Le paysage et l'atmosphère du parc
Le contexte paysager est ce qui rend Ain Asserdoun différent de tout établissement thermal artificiel. Le parc se trouve au pied des collines qui marquent le début du versant atlantique, et par temps clair, on voit clairement le profil des montagnes en arrière-plan. Les oliviers qui bordent les sentiers ont des troncs tordus et gris qui suggèrent un certain âge, et leur ombre crée des zones fraîches où les familles apportent des tapis et de la nourriture pour passer l'après-midi.

L'atmosphère est celle d'un lieu d'usage quotidien, non d'une destination touristique emballée. On voit des enfants jouer dans l'eau peu profonde, des femmes discuter assises sur les bords des bassins, des hommes âgés se reposer à l'ombre. Les vendeurs ambulants proposent du thé à la menthe, des fruits frais et des collations typiques le long des allées principales. Cette dimension de vie locale authentique est probablement l'élément le plus difficile à trouver ailleurs.
Comment y arriver et quand visiter

Béni Mellal est accessible en bus depuis Marrakech en environ trois heures et demie de trajet, ou depuis Casablanca en environ quatre heures. Les compagnies CTM et Supratours effectuent des trajets réguliers sur les deux lignes. Du centre de Béni Mellal, Ain Asserdoun se rejoint en taxi local — les petits taxis — en moins de dix minutes. Le parc est accessible librement ou avec une contribution minimale selon les saisons, vérifiable sur place.
Le meilleur moment pour visiter est tôt le matin, entre sept et dix heures, lorsque la lumière filtre à travers les oliviers, l'air est encore frais et le parc n'est pas encore bondé. Dans l'après-midi d'été, surtout le week-end, l'afflux de familles locales est très élevé et trouver de la place près des bassins principaux devient difficile. À éviter : apporter des objets de valeur dans les bassins et s'attendre à des installations comme des vestiaires ou des toilettes organisées — le parc conserve un caractère spontané et les commodités sont limitées.

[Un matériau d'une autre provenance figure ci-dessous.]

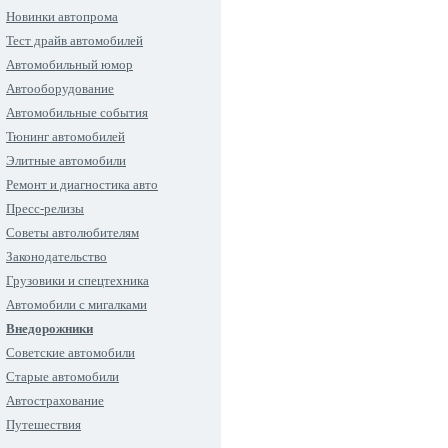
Новинки автопрома
Тест драйв автомобилей
Автомобильный юмор
Автооборудование
Автомобильные события
Тюнинг автомобилей
Элитные автомобили
Ремонт и диагностика авто
Пресс-релизы
Советы автолюбителям
Законодательство
Грузовики и спецтехника
Автомобили с мигалками
Внедорожники
Советские автомобили
Старые автомобили
Автострахование
Путешествия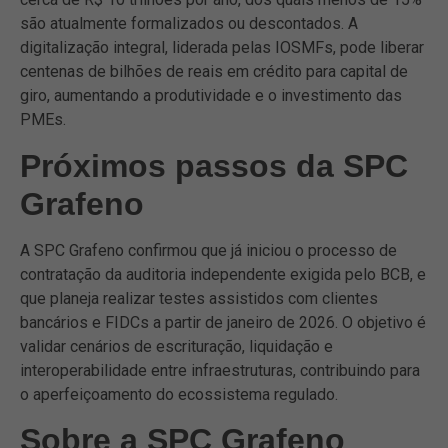
são atualmente formalizados ou descontados. A
digitalização integral, liderada pelas IOSMFs, pode liberar
centenas de bilhões de reais em crédito para capital de
giro, aumentando a produtividade e o investimento das
PMEs.
Próximos passos da SPC
Grafeno
A SPC Grafeno confirmou que já iniciou o processo de
contratação da auditoria independente exigida pelo BCB, e
que planeja realizar testes assistidos com clientes
bancários e FIDCs a partir de janeiro de 2026. O objetivo é
validar cenários de escrituração, liquidação e
interoperabilidade entre infraestruturas, contribuindo para
o aperfeiçoamento do ecossistema regulado.
Sobre a SPC Grafeno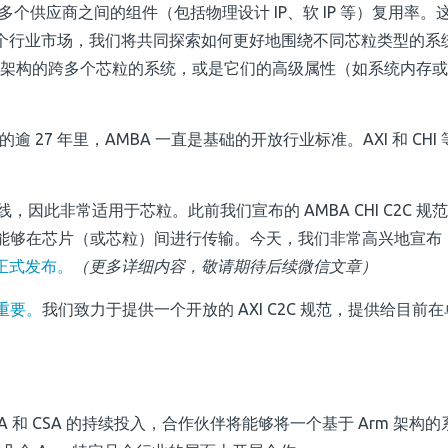
高多个供应商之间的组件（包括物理设计 IP、软 IP 等）复用率。
个行业市场，我们将共同探索如何更好地围绕不同芯粒类型的系
m 架构的跨多个芯粒的系统，或是它们的高级属性（如系统内存
的逾 27 年里，AMBA 一直是基础的开放行业标准。AXI 和 CHI 
高速总线，因此非常适用于芯粒。此前我们宣布的 AMBA CHI C2C 规
使其能够在芯片（或芯粒）间进行传输。今天，我们非常高兴地宣布
正式发布。
（更多详细内容，敬请期待后续微信文章）
重要。
我们致力于提供一个开放的 AXI C2C 规范，提供给目前
A 和 CSA 的持续投入，合作伙伴将能够将一个基于 Arm 架构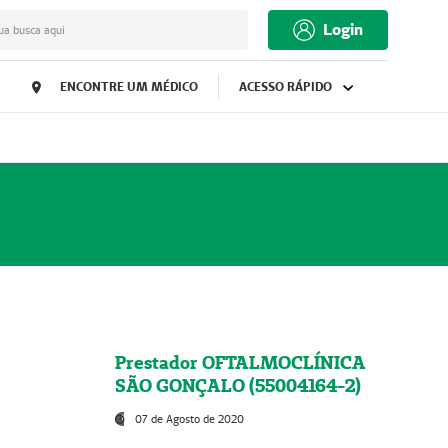
Login
ua busca aqui
ENCONTRE UM MÉDICO
ACESSO RÁPIDO
Prestador OFTALMOCLÍNICA
SÃO GONÇALO (55004164-2)
07 de Agosto de 2020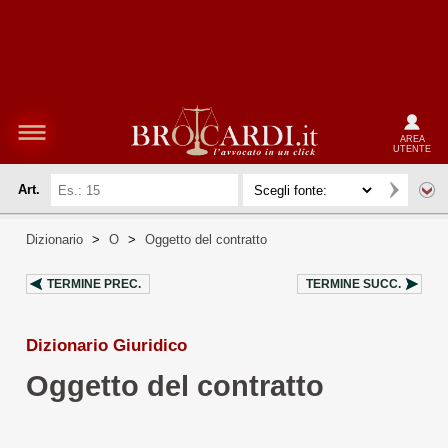
AREA
UTENTE
Art.
Dizionario
>
O
>
Oggetto del contratto
TERMINE PREC.
TERMINE SUCC.
Dizionario Giuridico
Oggetto del contratto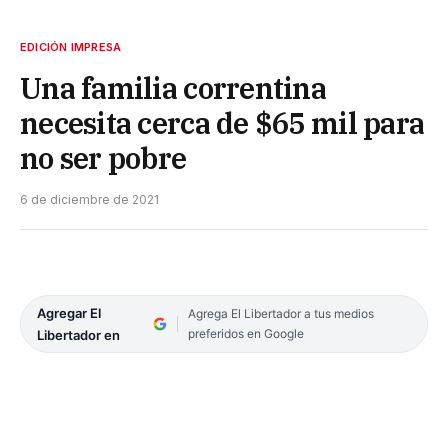
EDICIÓN IMPRESA
Una familia correntina
necesita cerca de $65 mil para
no ser pobre
6 de diciembre de 2021
Agregar El
Agrega El Libertador a tus medios
preferidos en Google
Libertador en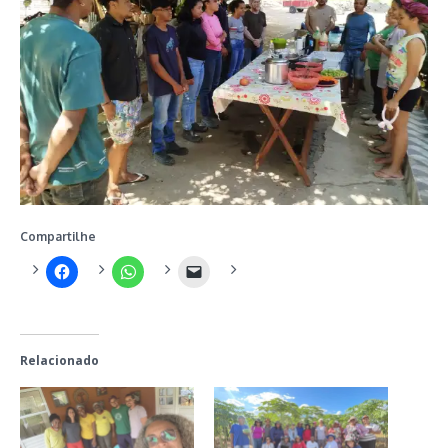
Compartilhe
Relacionado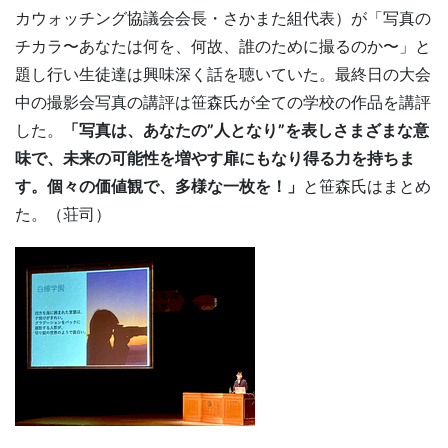
カウォッチング協議会会長・さかまた組代表）が「写真の
チカラ〜あなたは何を、何故、誰のために撮るのか〜」と
題し行い生徒達は興味深く話を聴いていた。最終日の大会
中の撮影会写真の講評は笹森氏が全ての学校の作品を講評
した。
「写真は、あなたの”人となり”を表しさまざまな意
味で、未来の可能性を増やす扉にもなり得る力を持ちま
す。個々の価値観で、多様な一枚を！」
と笹森氏はまとめ
た。（荘司）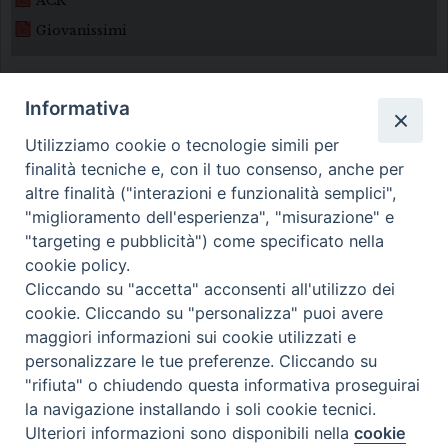
ACR
Giovanissimi
Informativa
Utilizziamo cookie o tecnologie simili per
finalità tecniche e, con il tuo consenso, anche per
altre finalità ("interazioni e funzionalità semplici",
"miglioramento dell'esperienza", "misurazione" e
Diocesi di Melfi Rapolla Venosa
"targeting e pubblicità") come specificato nella
• Largo Duomo, 12 - 85025 MELFI (PZ) •
cookie policy.
Tel. 0972238604
Cliccando su "accetta" acconsenti all'utilizzo dei
cookie. Cliccando su "personalizza" puoi avere
PEC ufficiale della Diocesi:
maggiori informazioni sui cookie utilizzati e
diocesi.melfi_rapolla_venosa@legalmail.it
personalizzare le tue preferenze. Cliccando su
"rifiuta" o chiudendo questa informativa proseguirai
la navigazione installando i soli cookie tecnici.
Ulteriori informazioni sono disponibili nella
cookie
Preferenze Cookie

Une serviette à apporter de chez soi et des chaussures adaptées au sol humide et glissant sont essentielles.
Conseils pratiques pour une expérience consciente
Quiconque visite Ain Asserdoun avec l'intention de s'immerger dans les bassins devrait s'habiller de manière respectueuse des coutumes locales : les femmes entrent dans l'eau généralement avec des vêtements légers et entiers plutôt qu'avec des maillots de bain occidentaux, et se conformer à cette norme non écrite facilite l'intégration et le respect mutuel. Il est conseillé d'apporter de l'eau à boire, car malgré la présence d'eau de source abondante, en boire directement sans connaître sa certification sanitaire actuelle n'est pas recommandé.
La période idéale pour une visite est de mai à octobre, lorsque le climat de la région est sec et ensoleillé. En hiver, les sources continuent à couler mais les températures extérieures rendent la baignade moins invitante, et le parc se vide significativement. Même une seule matinée passée à Ain Asserdoun suffit pour comprendre comment un lieu naturel, sans architectures spectaculaires ni attractions construites, peut offrir une expérience de bien-être authentique et ancrée dans le territoire.